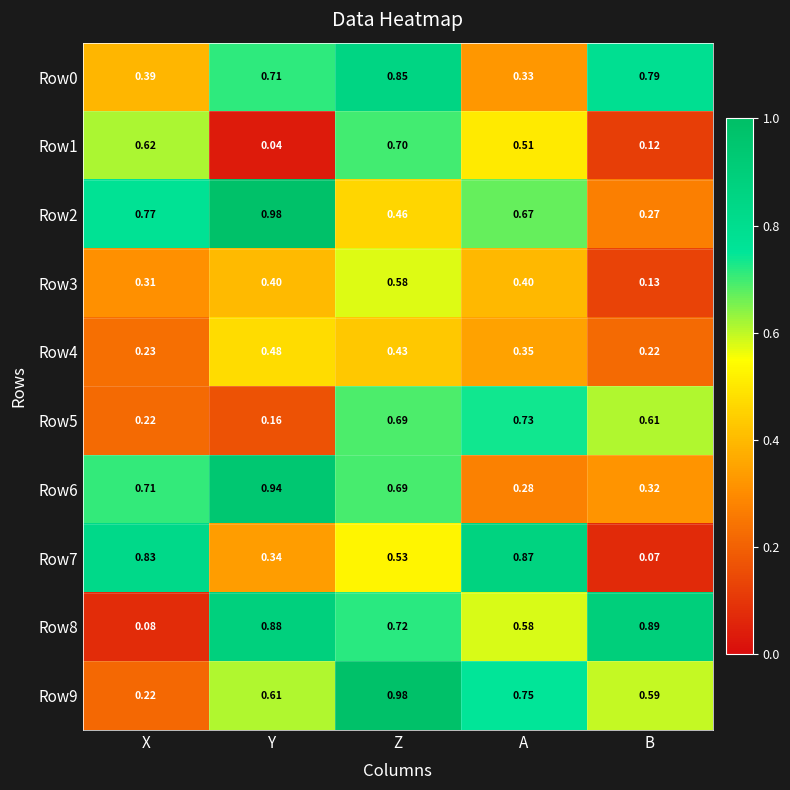

Rank the categories by Row4 value from lowest to highest.

B, X, A, Z, Y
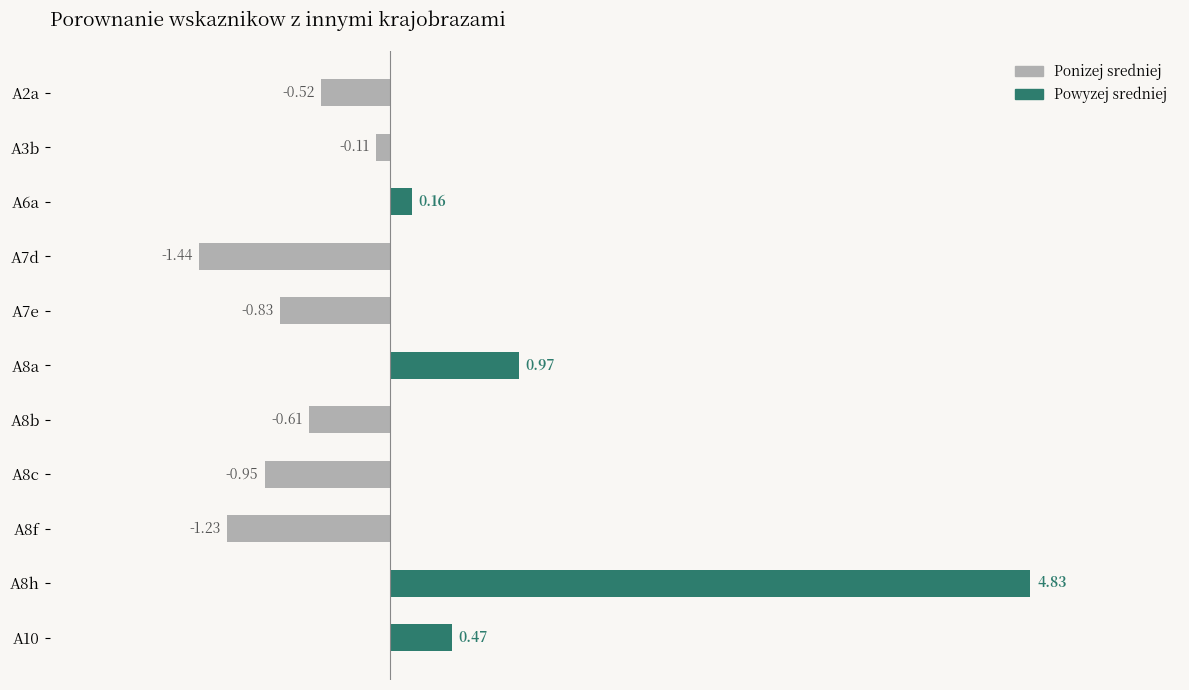

Rank the categories by value from highest to lowest.

A8h, A8a, A10, A6a, A3b, A2a, A8b, A7e, A8c, A8f, A7d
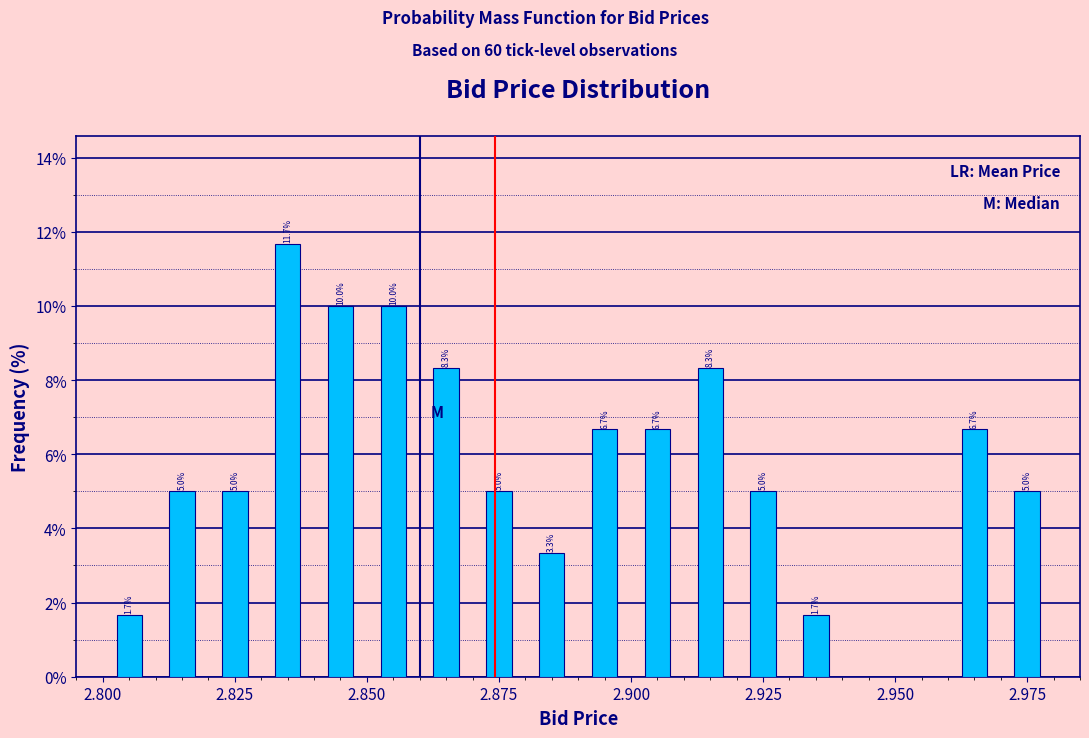

Around what value on the x-axis is the tallest bar? Give the approximate position of its centre, as read against the axis.

2.835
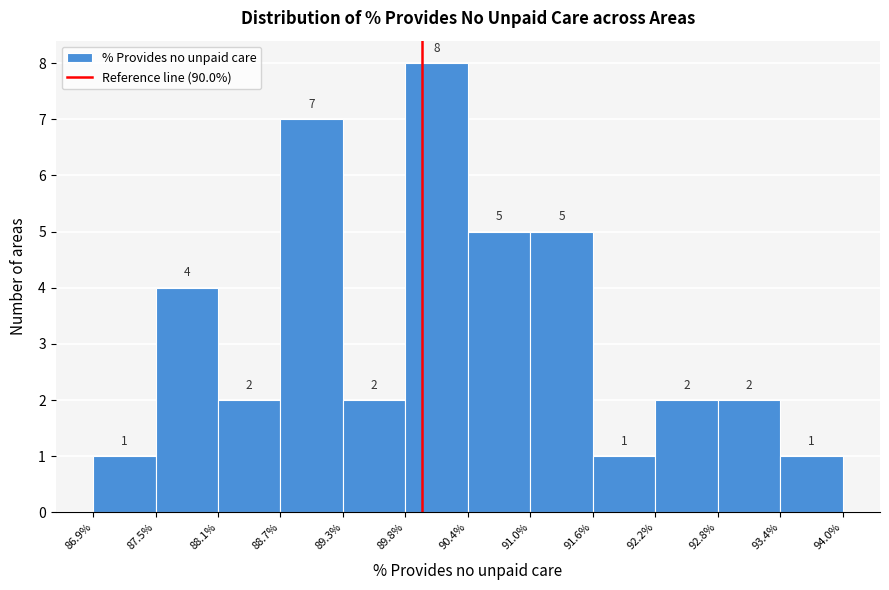

Reading left to right, list every bar in this chart as the range it spans on the x-axis followed by its height.

86.9% to 87.5%: 1
87.5% to 88.1%: 4
88.1% to 88.7%: 2
88.7% to 89.3%: 7
89.3% to 89.8%: 2
89.8% to 90.4%: 8
90.4% to 91.0%: 5
91.0% to 91.6%: 5
91.6% to 92.2%: 1
92.2% to 92.8%: 2
92.8% to 93.4%: 2
93.4% to 94.0%: 1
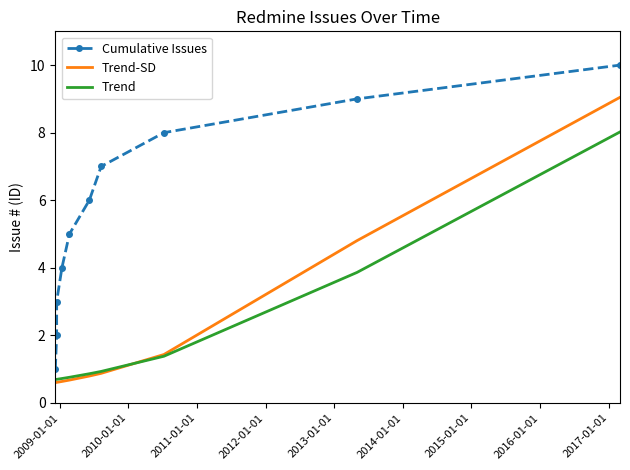

How many lines are shown in the chart?

3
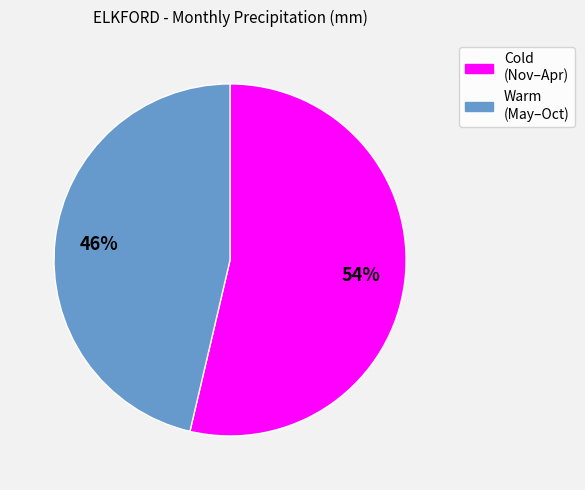

To the nearest percent, what is the average slice percentage?

50%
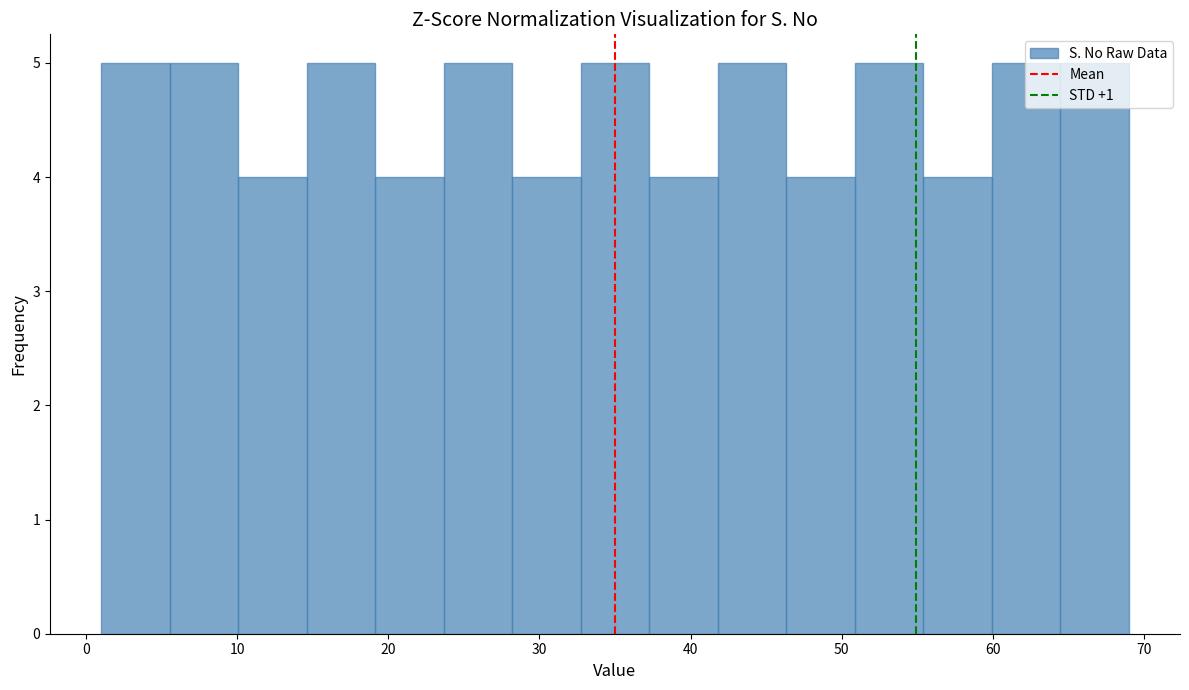

Reading left to right, transcribe this chart: for each bar, give the range it covers on the x-axis and its height. Neither the bar edges nor the heights are printed on the chart, so give them approximately, as read against the axes.

1 to 6: 5
6 to 10: 5
10 to 15: 4
15 to 19: 5
19 to 24: 4
24 to 28: 5
28 to 33: 4
33 to 37: 5
37 to 42: 4
42 to 46: 5
46 to 51: 4
51 to 55: 5
55 to 60: 4
60 to 64: 5
64 to 69: 5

◆ **Task objective**
Write out all of the rows above word for word, leaving out the pictures.

◆ **Answer space**
Rank the categories by Row4 value from lowest to highest.

B, X, A, Z, Y

Rank the categories by value from highest to lowest.

A8h, A8a, A10, A6a, A3b, A2a, A8b, A7e, A8c, A8f, A7d

Around what value on the x-axis is the tallest bar? Give the approximate position of its centre, as read against the axis.

2.835

Reading left to right, list every bar in this chart as the range it spans on the x-axis followed by its height.

86.9% to 87.5%: 1
87.5% to 88.1%: 4
88.1% to 88.7%: 2
88.7% to 89.3%: 7
89.3% to 89.8%: 2
89.8% to 90.4%: 8
90.4% to 91.0%: 5
91.0% to 91.6%: 5
91.6% to 92.2%: 1
92.2% to 92.8%: 2
92.8% to 93.4%: 2
93.4% to 94.0%: 1

How many lines are shown in the chart?

3

To the nearest percent, what is the average slice percentage?

50%

Reading left to right, transcribe this chart: for each bar, give the range it covers on the x-axis and its height. Neither the bar edges nor the heights are printed on the chart, so give them approximately, as read against the axes.

1 to 6: 5
6 to 10: 5
10 to 15: 4
15 to 19: 5
19 to 24: 4
24 to 28: 5
28 to 33: 4
33 to 37: 5
37 to 42: 4
42 to 46: 5
46 to 51: 4
51 to 55: 5
55 to 60: 4
60 to 64: 5
64 to 69: 5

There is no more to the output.